In my last post I talked a bit about how kids and parents focus on youth sports. I want to take this a bit further here. As I mentioned before, kids deserve the freedom to concentrate on their game without undue interference from grown-ups. As they grow, their level of focus increases along with the effort they put forth, and they invest a great deal of themselves in that small window of time in which they are playing a game.
Once the game is over, however, their physical, mental, and emotional investment in the activity needs time to recharge. The peaks and valleys of the competition they’ve experienced can begin to even out, and their focus on other interests and people naturally take precedence. After the final whistle, kids forget the result within minutes. They know what happened during the game (and certainly do not need to experience the blow-by-blow retelling once inside the mini-van pressure-cooker, by the way).

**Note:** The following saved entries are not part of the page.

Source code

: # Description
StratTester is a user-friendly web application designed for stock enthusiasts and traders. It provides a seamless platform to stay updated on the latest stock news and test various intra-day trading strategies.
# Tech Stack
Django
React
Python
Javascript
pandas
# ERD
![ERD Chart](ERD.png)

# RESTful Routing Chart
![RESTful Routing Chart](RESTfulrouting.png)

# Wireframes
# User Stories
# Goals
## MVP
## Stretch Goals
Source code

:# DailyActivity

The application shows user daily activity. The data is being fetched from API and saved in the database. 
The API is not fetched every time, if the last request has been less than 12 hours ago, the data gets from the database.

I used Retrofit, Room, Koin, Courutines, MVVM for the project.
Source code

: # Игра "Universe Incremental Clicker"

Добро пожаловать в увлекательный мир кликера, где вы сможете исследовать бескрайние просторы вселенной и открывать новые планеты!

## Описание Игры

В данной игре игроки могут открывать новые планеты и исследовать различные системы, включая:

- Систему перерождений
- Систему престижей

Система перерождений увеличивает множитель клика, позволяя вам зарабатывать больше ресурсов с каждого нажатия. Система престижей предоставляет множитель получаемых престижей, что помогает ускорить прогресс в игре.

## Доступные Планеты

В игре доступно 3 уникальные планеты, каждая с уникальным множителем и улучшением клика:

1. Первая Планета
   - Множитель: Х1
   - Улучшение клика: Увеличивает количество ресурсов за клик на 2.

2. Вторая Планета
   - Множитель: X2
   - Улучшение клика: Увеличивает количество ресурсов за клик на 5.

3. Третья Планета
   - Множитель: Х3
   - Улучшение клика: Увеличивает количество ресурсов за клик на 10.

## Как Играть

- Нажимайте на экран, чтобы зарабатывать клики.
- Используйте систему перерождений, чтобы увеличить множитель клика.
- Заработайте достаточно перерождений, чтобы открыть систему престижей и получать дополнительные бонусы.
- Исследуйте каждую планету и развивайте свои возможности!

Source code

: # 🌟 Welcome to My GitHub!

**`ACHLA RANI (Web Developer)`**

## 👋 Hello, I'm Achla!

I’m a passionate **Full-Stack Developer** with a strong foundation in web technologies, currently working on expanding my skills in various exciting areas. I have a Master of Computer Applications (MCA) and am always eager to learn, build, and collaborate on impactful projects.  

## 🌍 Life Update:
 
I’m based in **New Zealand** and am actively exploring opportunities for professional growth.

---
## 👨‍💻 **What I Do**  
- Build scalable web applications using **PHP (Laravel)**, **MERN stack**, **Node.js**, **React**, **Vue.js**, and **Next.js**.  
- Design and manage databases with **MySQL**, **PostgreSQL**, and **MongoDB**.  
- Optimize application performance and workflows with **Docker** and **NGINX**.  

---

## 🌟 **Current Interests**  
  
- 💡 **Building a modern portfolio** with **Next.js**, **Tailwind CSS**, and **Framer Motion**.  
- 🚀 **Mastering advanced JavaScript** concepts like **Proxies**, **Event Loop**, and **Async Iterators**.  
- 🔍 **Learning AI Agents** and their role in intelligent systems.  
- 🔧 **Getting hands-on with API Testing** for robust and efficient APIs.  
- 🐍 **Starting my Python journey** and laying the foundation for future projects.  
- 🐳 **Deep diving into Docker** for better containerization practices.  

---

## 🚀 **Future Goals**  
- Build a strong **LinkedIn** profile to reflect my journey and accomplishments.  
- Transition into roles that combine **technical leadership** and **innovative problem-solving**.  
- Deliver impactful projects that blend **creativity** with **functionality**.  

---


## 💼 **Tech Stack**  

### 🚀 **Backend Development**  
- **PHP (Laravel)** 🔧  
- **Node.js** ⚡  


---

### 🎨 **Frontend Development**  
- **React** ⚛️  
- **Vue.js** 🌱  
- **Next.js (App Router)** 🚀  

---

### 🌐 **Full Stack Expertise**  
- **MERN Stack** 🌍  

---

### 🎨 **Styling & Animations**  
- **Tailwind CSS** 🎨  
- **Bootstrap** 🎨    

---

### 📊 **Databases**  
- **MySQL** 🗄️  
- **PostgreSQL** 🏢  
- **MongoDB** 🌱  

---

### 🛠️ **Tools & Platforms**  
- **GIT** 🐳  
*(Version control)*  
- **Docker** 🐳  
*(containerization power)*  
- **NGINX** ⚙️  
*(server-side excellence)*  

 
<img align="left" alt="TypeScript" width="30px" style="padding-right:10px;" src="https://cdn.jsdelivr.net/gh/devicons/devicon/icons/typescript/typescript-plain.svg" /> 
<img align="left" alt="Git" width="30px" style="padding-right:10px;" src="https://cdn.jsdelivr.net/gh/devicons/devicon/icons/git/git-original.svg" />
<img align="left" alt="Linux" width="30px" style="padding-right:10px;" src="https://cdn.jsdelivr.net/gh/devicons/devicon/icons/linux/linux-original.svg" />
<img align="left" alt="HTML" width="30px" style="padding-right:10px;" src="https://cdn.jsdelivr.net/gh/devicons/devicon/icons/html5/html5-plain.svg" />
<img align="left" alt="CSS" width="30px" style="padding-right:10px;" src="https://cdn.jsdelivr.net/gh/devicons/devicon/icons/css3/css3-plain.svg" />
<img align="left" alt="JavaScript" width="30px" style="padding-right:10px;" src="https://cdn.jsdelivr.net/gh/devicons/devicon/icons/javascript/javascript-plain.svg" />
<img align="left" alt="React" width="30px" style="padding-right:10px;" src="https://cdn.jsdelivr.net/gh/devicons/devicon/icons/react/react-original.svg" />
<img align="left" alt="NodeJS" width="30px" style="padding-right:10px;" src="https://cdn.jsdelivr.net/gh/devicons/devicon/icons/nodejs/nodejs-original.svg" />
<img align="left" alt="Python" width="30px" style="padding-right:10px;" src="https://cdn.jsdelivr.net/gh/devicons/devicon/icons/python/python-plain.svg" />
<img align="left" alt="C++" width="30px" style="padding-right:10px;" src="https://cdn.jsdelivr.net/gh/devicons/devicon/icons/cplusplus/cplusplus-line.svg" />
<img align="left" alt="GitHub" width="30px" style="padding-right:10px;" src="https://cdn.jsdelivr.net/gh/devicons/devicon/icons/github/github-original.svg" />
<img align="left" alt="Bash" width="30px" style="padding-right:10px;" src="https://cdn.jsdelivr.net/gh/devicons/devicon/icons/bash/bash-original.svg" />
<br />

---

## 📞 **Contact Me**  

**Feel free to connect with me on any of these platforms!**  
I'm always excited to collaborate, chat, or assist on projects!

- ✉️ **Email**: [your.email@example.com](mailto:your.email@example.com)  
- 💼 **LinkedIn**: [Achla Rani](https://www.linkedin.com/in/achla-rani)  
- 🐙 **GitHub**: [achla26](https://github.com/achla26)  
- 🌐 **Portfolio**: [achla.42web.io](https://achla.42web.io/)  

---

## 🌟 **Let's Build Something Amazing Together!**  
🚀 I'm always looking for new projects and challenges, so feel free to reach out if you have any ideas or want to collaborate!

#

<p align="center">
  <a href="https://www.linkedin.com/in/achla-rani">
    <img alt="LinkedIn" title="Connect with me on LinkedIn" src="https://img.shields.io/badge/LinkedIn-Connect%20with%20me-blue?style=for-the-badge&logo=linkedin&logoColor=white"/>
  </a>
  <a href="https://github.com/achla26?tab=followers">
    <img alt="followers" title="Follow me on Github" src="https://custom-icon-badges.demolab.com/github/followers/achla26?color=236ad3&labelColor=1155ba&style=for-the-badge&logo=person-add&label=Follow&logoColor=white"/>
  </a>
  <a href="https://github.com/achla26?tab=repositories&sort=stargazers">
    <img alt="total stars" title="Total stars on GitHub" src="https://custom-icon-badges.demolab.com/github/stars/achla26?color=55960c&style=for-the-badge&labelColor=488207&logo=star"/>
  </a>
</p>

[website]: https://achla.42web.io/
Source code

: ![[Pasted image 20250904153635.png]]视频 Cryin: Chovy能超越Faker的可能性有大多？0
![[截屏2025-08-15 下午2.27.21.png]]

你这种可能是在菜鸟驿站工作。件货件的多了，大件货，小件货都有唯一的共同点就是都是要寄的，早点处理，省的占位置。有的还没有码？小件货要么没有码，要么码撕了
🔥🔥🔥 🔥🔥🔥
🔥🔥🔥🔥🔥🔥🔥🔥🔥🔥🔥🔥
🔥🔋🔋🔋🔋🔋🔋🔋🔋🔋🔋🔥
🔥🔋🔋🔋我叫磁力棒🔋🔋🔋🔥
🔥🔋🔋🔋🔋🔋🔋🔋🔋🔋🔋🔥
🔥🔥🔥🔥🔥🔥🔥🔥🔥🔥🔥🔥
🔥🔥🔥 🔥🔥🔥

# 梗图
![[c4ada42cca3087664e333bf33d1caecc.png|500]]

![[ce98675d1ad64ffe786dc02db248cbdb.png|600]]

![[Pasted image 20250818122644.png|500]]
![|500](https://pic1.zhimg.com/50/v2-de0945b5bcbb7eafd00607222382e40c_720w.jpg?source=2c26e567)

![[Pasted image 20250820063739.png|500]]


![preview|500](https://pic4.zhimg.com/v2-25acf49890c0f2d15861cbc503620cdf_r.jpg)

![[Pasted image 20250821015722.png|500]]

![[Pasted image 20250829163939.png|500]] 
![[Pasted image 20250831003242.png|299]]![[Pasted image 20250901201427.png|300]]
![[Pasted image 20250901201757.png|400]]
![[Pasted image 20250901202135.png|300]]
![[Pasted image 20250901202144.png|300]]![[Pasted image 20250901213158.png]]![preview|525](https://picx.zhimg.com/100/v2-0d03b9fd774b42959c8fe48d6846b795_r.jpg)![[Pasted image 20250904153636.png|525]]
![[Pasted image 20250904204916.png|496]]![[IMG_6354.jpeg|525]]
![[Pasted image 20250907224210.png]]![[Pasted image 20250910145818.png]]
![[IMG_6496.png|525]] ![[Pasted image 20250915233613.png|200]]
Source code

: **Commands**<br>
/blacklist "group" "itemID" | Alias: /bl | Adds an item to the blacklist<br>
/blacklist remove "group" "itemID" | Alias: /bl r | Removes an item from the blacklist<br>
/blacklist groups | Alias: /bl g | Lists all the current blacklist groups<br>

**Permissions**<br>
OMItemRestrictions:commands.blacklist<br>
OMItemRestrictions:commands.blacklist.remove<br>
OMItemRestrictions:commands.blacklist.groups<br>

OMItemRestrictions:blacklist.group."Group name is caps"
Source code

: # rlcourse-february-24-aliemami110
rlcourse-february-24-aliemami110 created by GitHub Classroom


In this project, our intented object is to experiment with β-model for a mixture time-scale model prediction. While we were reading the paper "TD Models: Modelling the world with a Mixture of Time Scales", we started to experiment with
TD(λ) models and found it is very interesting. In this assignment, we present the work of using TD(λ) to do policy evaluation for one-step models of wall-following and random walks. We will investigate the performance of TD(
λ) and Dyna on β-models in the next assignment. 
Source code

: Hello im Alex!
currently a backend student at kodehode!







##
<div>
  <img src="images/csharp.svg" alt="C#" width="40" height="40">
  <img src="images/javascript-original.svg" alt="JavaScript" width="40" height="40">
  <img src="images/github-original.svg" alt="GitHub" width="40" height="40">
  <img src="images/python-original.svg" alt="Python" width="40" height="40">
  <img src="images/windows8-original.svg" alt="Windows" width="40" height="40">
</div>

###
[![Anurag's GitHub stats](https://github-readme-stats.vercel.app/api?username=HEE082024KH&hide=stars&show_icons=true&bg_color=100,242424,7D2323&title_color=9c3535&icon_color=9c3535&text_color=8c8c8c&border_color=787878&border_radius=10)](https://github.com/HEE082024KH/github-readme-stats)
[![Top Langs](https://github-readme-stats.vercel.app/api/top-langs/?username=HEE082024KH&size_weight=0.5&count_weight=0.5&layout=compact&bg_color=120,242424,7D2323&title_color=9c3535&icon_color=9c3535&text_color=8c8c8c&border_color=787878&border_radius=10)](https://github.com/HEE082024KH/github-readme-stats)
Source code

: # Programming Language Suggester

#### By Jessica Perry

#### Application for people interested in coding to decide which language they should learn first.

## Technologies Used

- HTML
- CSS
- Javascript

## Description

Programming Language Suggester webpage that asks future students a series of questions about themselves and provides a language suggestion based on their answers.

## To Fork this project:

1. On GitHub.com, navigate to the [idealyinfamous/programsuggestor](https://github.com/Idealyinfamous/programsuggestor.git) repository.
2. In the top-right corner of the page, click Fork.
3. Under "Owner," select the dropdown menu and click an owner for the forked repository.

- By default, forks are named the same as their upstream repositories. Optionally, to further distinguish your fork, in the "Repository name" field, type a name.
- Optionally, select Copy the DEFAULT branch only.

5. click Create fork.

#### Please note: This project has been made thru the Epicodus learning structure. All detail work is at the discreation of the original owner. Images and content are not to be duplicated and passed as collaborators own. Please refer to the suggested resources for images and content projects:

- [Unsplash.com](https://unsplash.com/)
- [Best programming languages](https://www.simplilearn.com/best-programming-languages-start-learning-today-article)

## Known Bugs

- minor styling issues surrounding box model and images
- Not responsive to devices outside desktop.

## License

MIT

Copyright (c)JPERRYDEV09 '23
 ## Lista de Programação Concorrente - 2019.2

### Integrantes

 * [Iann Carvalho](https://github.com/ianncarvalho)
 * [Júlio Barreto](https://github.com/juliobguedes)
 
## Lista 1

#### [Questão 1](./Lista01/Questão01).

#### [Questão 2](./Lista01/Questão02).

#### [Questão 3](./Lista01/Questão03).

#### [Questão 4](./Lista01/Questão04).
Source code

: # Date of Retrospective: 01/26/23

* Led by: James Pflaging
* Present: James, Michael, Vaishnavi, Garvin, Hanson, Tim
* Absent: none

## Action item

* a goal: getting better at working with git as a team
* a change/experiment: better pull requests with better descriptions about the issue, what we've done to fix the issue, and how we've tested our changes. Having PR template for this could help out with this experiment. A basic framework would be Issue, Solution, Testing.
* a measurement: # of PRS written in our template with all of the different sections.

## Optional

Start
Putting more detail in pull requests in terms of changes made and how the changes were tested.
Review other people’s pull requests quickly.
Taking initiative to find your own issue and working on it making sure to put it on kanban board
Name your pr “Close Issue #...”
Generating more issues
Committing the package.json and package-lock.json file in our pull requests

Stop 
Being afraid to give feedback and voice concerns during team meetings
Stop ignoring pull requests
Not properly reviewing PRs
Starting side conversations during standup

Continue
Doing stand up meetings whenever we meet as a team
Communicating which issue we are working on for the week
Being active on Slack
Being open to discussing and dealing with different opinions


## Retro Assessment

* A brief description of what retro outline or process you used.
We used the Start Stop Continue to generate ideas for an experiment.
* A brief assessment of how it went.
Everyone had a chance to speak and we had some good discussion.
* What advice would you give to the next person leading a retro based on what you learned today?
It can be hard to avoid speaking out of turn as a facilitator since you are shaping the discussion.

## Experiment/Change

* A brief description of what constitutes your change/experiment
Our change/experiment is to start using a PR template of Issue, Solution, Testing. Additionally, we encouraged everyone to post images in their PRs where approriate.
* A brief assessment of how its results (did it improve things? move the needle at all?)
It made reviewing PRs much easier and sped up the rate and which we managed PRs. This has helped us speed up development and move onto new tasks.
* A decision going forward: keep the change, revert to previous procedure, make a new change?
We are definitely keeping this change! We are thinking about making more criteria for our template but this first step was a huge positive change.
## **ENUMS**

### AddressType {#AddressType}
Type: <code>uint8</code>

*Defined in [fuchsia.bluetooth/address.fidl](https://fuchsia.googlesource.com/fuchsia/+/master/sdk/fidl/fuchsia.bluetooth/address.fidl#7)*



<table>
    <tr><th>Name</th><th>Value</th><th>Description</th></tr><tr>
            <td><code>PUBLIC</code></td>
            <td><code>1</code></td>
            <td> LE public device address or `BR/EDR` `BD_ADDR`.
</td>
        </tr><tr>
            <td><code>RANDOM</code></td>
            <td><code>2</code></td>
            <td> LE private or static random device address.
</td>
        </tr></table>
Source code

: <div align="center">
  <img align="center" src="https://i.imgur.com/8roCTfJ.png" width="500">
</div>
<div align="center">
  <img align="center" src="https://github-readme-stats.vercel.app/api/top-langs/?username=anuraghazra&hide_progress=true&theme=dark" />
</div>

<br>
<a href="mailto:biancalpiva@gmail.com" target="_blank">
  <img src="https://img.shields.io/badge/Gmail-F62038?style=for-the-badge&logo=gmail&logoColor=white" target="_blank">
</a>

The fact is that the sport your child plays is only one facet of his life. Well-rounded kids have other interests, from school to friends to hobbies to any number of things. Focusing as a parent on one single activity – no matter the level – sends the wrong message to your child. We all want our children to grow and become responsible adults. Unfortunately, sometimes we ask kids to develop a single-mindedness at too young an age, and that takes away from their overall personal development. Let kids focus on the task at hand (whatever it is), and then allow them to embrace other interests. Curiosity is a good thing; it allows a child to learn more about their own world, and perhaps ultimately match their talents to their interests.
Regardless how skilled a young athlete is, the benefits of competition include learning the process and effort required to step out of one’s comfort zone and master something. This idea transfers to any endeavor. As an athlete needs freedom to play, he also needs the freedom to explore other pursuits and develop a broader base of interests. This fosters well-rounded people, who can appreciate the simple fact that life is about more than any one activity.
As a parent, when the game is over, take a cue from your child and recognize what he already knows. He has invested all of himself into that activity for the length of the game. Now it’s done and it’s time to move on to something else. As tempting as it may be, don’t rehash the past; simply encourage another positive influence or interest in your child’s life.